Box Office Failures Week: Doolittle (2020)

$165 million worldwide against a production budget of $175 million. Yep, that’s a box office failure.

Yet the 1967 film that preceeded this one is also one of the biggest failures in movie history. It tripled its original budget, ballooning to $17 million ($132 million in today’s money). And the movie only made back $9 million. Despite the negative reaction to that movie, 20th Century Fix lobbied for the film at the Academy Awards,  where it was nominated for Best Picture and won for Best Original Song and Best Visual Effects. They went so far as to offer sixteen consecutive nights of free screenings of the film at the studio lot, along with dinner and champagne, to Academy members.

That movie was a complete mess to make, as star Rex Harrison disliked co-star Anthony Newley. According to Mark Harris’ Pictures at A Revolution: Five Movies and the Birth of a New Hollywood, Harrison decided to vent his jealousy of Newley by using anti-Semetic slurs in the actor’s direction. At one point — due to this and his insistence on singing live versus lip synching — Harrison was fired and replaced by Christopher Plummer. Then, Harrison came back and Plummer still needed to be paid. To top that off, Geoffrey Holder, who played William Shakespeare the Tenth, the leader of Sea Star Island, was subjected to racial namecalling by members of Harrison’s entourage.

Does it get worse? The animals often bit and crapped all over cast members. And some of the ducks literally forgot how to swim and almost drowned. Then, as they were shooting the giant pink sea snail at Marigot Bay, Saint Lucia, the natives — angered by a stomach bug caused by snails that had sickened the island’s children earlier that year — began to stone the giant snail. Around that time, producer Arthur P. Jacobs has a heart attack.

Finally, when they got back to California, Harrison insisted on re-recording all of his songs live on set. This would later cause even more headaches, as the orchestra would have to record the songs again later to match his speed.

So when you look at all of those issues — Eddie Murphy’s Doolittle remake earned around $300 million on a $70 million dollar budget and spawned two canon sequels and two spin-offs, so it doesn’t count in this discussion — you may realize that this movie isn’t anywhere near the bomb that the original film was.

This movie has all the hallmarks of a bomb. And if you’ve learned anything during this week of box office failures, you know that movies show the signs of bombdom long before they play the silver screen.

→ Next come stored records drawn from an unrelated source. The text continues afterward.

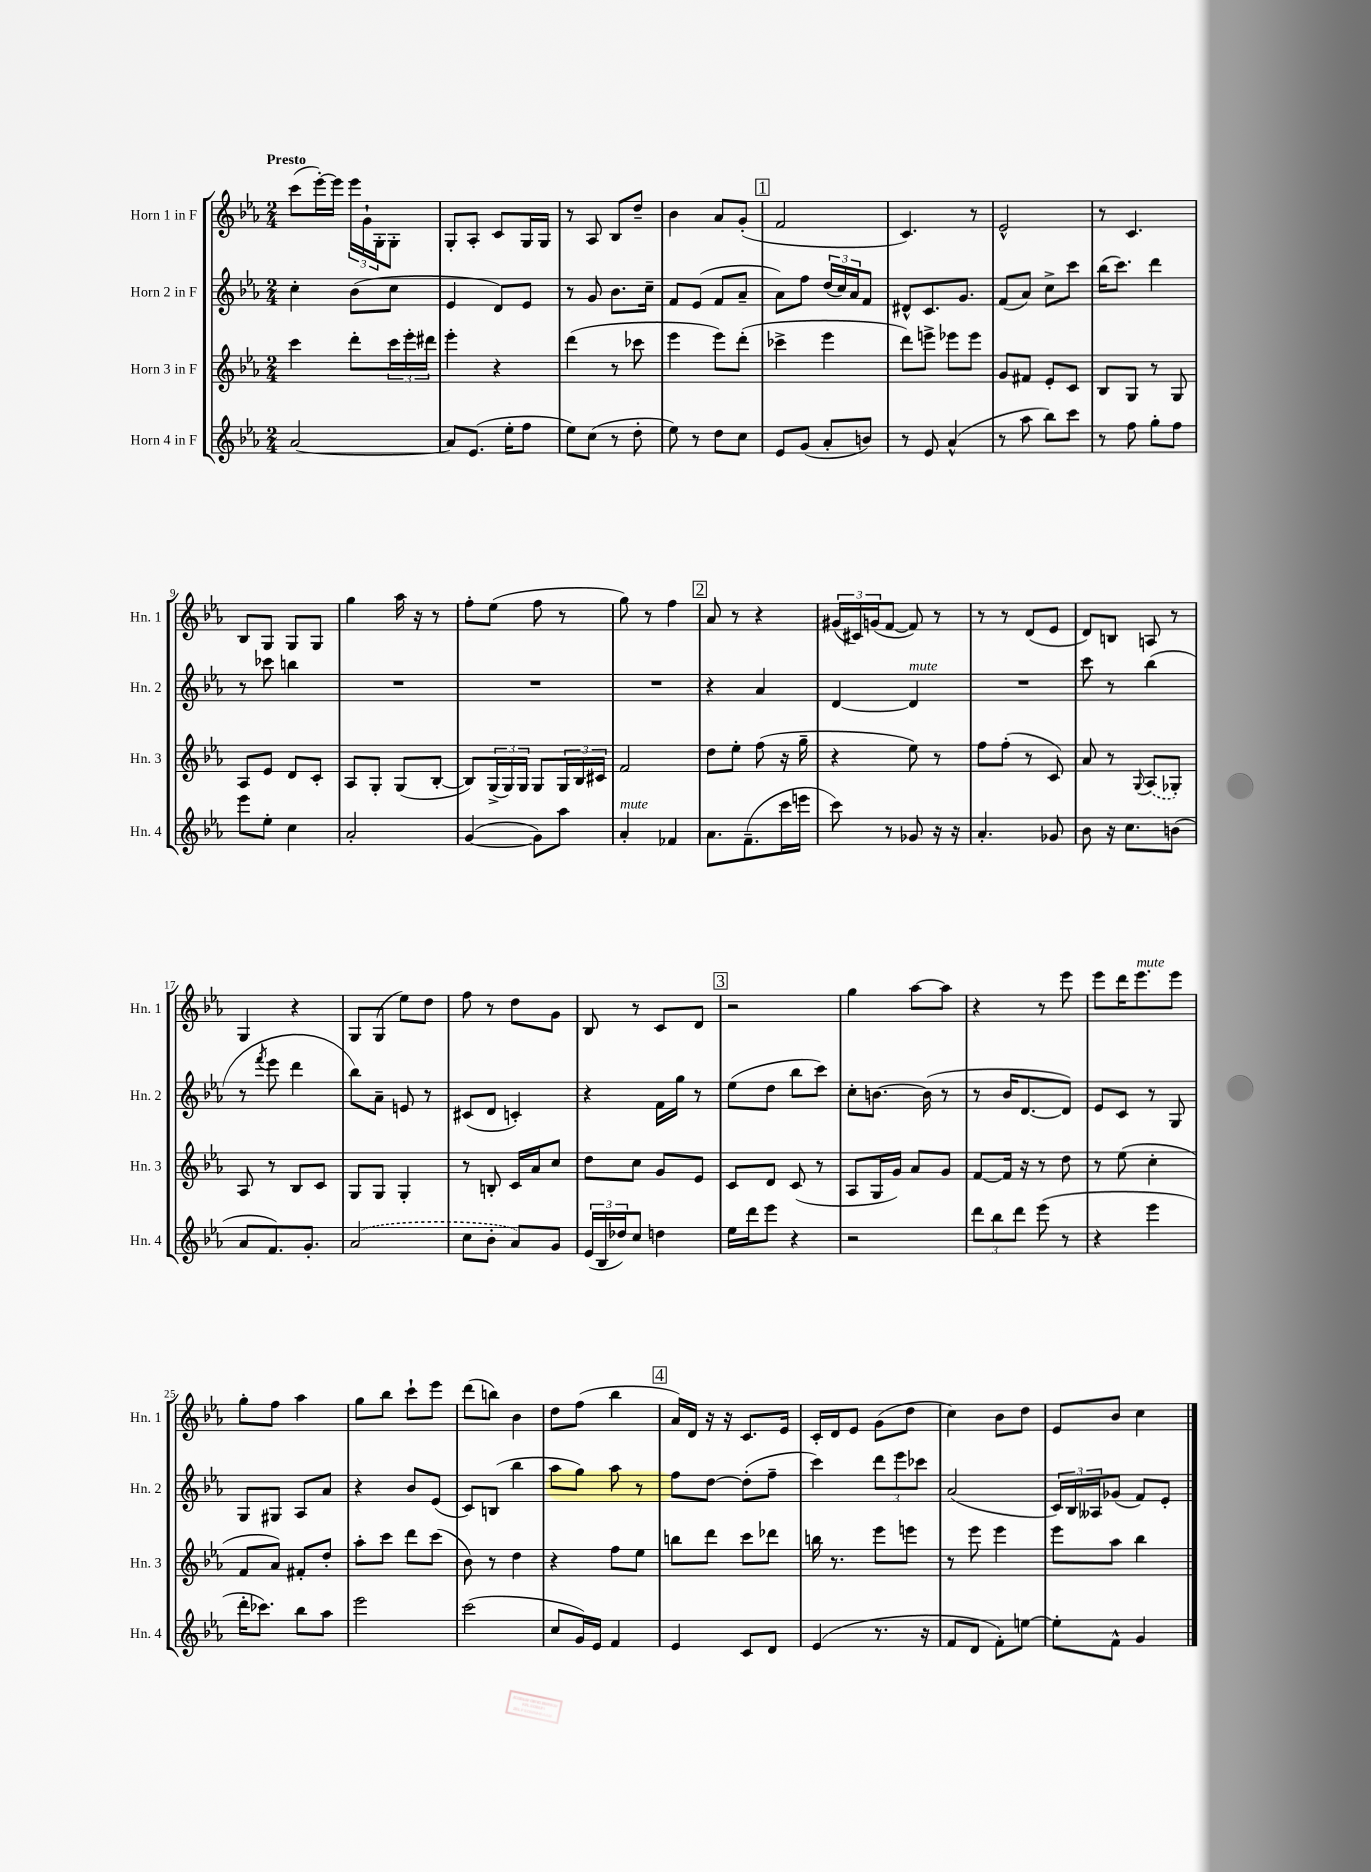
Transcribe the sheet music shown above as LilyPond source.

<<
\new StaffGroup <<
\new Staff = "s0" \with { instrumentName = "Horn 1 in F" shortInstrumentName = "Hn. 1" } {
    \clef treble \key ees \major \numericTimeSignature \time 2/4 \tempo "Presto"
    c'''8( ees'''16~-.) ees'''16 \tuplet 3/2 { ees'''16 g'16-! g16-. } g8-. |
    g8-. aes8-. c'8 g16 g16 |
    r8 aes8 bes8 d''8-- |
    bes'4 aes'8 g'8-.( |
    \mark \markup { \box "1" } f'2 |
    c'4.) r8 |
    ees'2-^ |
    r8 c'4. |
    bes8 g8 g8 g8 |
    g''4 aes''16 r16 r8 |
    f''8-. ees''8( f''8 r8 |
    g''8) r8 f''4 |
    \mark \markup { \box "2" } aes'8 r8 r4 |
    \tuplet 3/2 { gis'16( cis'16) g'16( } f'8~ f'8) r8 |
    r8 r8 d'8( ees'8 |
    d'8) b8 a8 r8 |
    g4 r4 |
    g8 g8( ees''8) d''8 |
    f''8 r8 d''8 g'8 |
    bes8 r8 c'8 d'8 |
    \mark \markup { \box "3" } r2 |
    g''4 aes''8~ aes''8 |
    r4 r8 ees'''8 |
    ees'''8 d'''16 ees'''8.^\markup { \italic "mute" } ees'''8 |
    g''8-. f''8 aes''4 |
    g''8 bes''8 c'''8-! ees'''8 |
    d'''8( b''8) bes'4 |
    d''8 f''8( bes''4 |
    \mark \markup { \box "4" } aes'16) d'16 r16 r16 c'8. ees'16 |
    c'16-. d'16 ees'8 g'8( d''8 |
    c''4) bes'8 d''8 |
    ees'8 bes'8 c''4 \bar "|." |
}
\new Staff = "s1" \with { instrumentName = "Horn 2 in F" shortInstrumentName = "Hn. 2" } {
    \clef treble \key ees \major \numericTimeSignature \time 2/4
    c''4-. bes'8( c''8 |
    ees'4 d'8) ees'8 |
    r8 g'8 bes'8. c''16-- |
    f'8 ees'8( f'8 aes'8-- |
    \mark \markup { \box "1" } aes'8) f''8 \tuplet 3/2 { d''16( c''16) aes'16 } f'8 |
    dis'8-^ c'8. g'8. |
    f'8( aes'8) c''8-> c'''8 |
    bes''16( c'''8.) d'''4 |
    r8 ces'''8 b''4 |
    R2 |
    R2 |
    R2 |
    \mark \markup { \box "2" } r4 aes'4 |
    d'4~ d'4^\markup { \italic "mute" } |
    R2 |
    c'''8 r8 bes''4( |
    r8 \acciaccatura { f'''8 } ees'''8 d'''4 |
    bes''8) aes'8-- e'8 r8 |
    cis'8( d'8 c'4-.) |
    r4 f'16 g''16 r8 |
    \mark \markup { \box "3" } ees''8( d''8 bes''8 c'''8) |
    c''8-. b'8.~ b'16( r8 |
    r8 bes'16 d'8.~ d'8) |
    ees'8 c'8 r8 g8 |
    g8 gis8 aes8 aes'8 |
    r4 bes'8 ees'8( |
    c'8) b8( bes''4 |
    aes''8 g''8) aes''8 r8 |
    \mark \markup { \box "4" } f''8 d''8~ d''8-.( f''8-- |
    c'''4) \tuplet 3/2 { d'''8 ees'''8 ces'''8 } |
    aes'2( |
    \tuplet 3/2 { c'16) bes16 aeses16 } ges'8( f'8) ees'8-. \bar "|." |
}
\new Staff = "s2" \with { instrumentName = "Horn 3 in F" shortInstrumentName = "Hn. 3" } {
    \clef treble \key ees \major \numericTimeSignature \time 2/4
    c'''4 d'''8-. \tuplet 3/2 { c'''16 ees'''16-. dis'''16 } |
    ees'''4-. r4 |
    d'''4( r8 ces'''8 |
    ees'''4 ees'''8) d'''8-.( |
    \mark \markup { \box "1" } ces'''4-> ees'''4 |
    d'''8) e'''8-> ees'''8 ees'''8 |
    g'8 fis'8 ees'8-. c'8 |
    bes8 g8 r8 g8 |
    aes8 ees'8 d'8 c'8-. |
    aes8 g8-. g8( bes8~-. |
    bes8) \tuplet 3/2 { g16->( g16) g16 } g8 \tuplet 3/2 { g16 bes16 cis'16 } |
    f'2 |
    \mark \markup { \box "2" } d''8 ees''8-. f''8( r16 g''16-- |
    r4 ees''8) r8 |
    f''8 f''8-.( r8 c'8) |
    aes'8 r8 \appoggiatura { g8 } \once \slurDashed aes8( ges8-.) |
    aes8 r8 bes8 c'8 |
    g8 g8 g4-. |
    r8 b8-. c'16 aes'16 c''8 |
    d''8 c''8 g'8 ees'8 |
    \mark \markup { \box "3" } c'8 d'8 c'8( r8 |
    aes8 g16 g'16) aes'8 g'8 |
    f'8~ f'16 r16 r8 d''8 |
    r8 ees''8( c''4-. |
    f'8 aes'8) fis'8-. d''8-. |
    aes''8-. c'''8 d'''8 c'''8( |
    bes'8) r8 d''4 |
    r4 f''8 ees''8 |
    \mark \markup { \box "4" } b''8 d'''8 c'''8 des'''8 |
    b''16 r8. ees'''8 e'''8 |
    r8 ees'''8 ees'''4 |
    ees'''8 aes''8 bes''4 \bar "|." |
}
\new Staff = "s3" \with { instrumentName = "Horn 4 in F" shortInstrumentName = "Hn. 4" } {
    \clef treble \key ees \major \numericTimeSignature \time 2/4
    aes'2~ |
    aes'8 ees'8.( ees''16-. f''8 |
    ees''8) c''8( r8 d''8-. |
    ees''8) r8 d''8 c''8 |
    \mark \markup { \box "1" } ees'8 g'8( aes'8-. b'8) |
    r8 ees'8 aes'4-^( |
    r8 aes''8 bes''8) c'''8 |
    r8 f''8 g''8-. f''8 |
    ees'''8 ees''8-. c''4 |
    aes'2-. |
    g'4~( g'8) aes''8 |
    aes'4-.^\markup { \italic "mute" } fes'4 |
    \mark \markup { \box "2" } aes'8. f'8.--( c'''16 e'''16 |
    c'''8) r8 ges'8 r16 r16 |
    aes'4.-. ges'8 |
    bes'8 r16 c''8. b'8( |
    aes'8 f'8.) g'8.-. |
    \once \slurDashed aes'2( |
    c''8 bes'8-. aes'8) g'8 |
    \tuplet 3/2 { ees'16( bes16 des''16) } c''8 d''4 |
    \mark \markup { \box "3" } ees''16 d'''16 ees'''8 r4 |
    r2 |
    \tuplet 3/2 { d'''8 bes''8 d'''8 } ees'''8( r8 |
    r4 ees'''4 |
    d'''16-. ces'''8.) bes''8 aes''8 |
    ees'''2 |
    c'''2( |
    c''8 g'16) ees'16 f'4 |
    \mark \markup { \box "4" } ees'4 c'8 d'8 |
    ees'4( r8. r16 |
    f'8 d'8 f'8-.) e''8~ |
    e''8-. f'8-^ g'4 \bar "|." |
}
>>
>>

Here’s a good one: three weeks of reshoots, along with Syriana director Stephen Gaghan needing a second director’s help (Jonathan Liebesman, whose record of Battle: Los AngelesWrath of the Titans, 2014’s Worst Director Razzie-winning Teenage Mutant Ninja Turtles suggests that maybe, just maybe, a better third director may have been needed) and writer Chris McKay (the LEGO movies) writing new comedic scenes, as most of the humor was falling flat. There was also the hope that Seth Rogen and Brendan O’Brien would pitch in, but they couldn’t commit to the film. Oh yeah — The Lego Batman Movie writer John Whittington tried to write some new scenes, but his work was shredded by star Robert Downey Jr.

As for Downey Jr., he based his lead role on Welsh neo-pagan physician William Price. One of the reasons? He didn’t want to do another British accent. Yes, the pioneer of cremation in the UK was the inspiration for the lead character in a children’s movie. Cool story.

The biggest sign that this was a lit fuse waiting to die in theaters? It kept getting moved. First, it was moved so that it wouldn’t compete with the latest Star Wars film (which also got moved and is a failure story in and out of itself), then it was placed in theaters in January, traditionally the graveyard for movies that studios want to wipe off their shoes.

So how is it?

Well, I didn’t hate it. That’s a victory.

A lot of the credit for that goes to the great voice talent. This may be the only movie credit that Emma Thompson and Ralph Fiennes share with John Cena and Jason Mantzoukas, but such is life.

But I never understand movies where we’re supposed to fall in love with a hero who wants nothing to do with being a hero. It’s like the lead has already made some progress through the hero’s journey, yet we’ve missed all the good moments and start off in the dreaded third act. I remember as a child, watching Popeye in a theater, and wondering why Robin Williams’ version of the role hated spinach and didn’t want anything to do with saving the day. I kind of felt the same way here, but it comes together.

It’s odd to see Ralph Ineson in a kid-friendly movie after I associate his voice with The VVitch so much, but again, life’s weird. And it’s always nice to see Antonio Banderas in a movie, even if it’s a minor role. That said — Nicholas Cage was supposed to play that part and I would have lost my mind of he showed up in this movie.

This isn’t the kind of movie that’s going to change your life. But shouldn’t some movies just be trifles? Silly bits of fun? Maybe they don’t need to cost this much and demand this much work, but that’s what box office failure week is all about.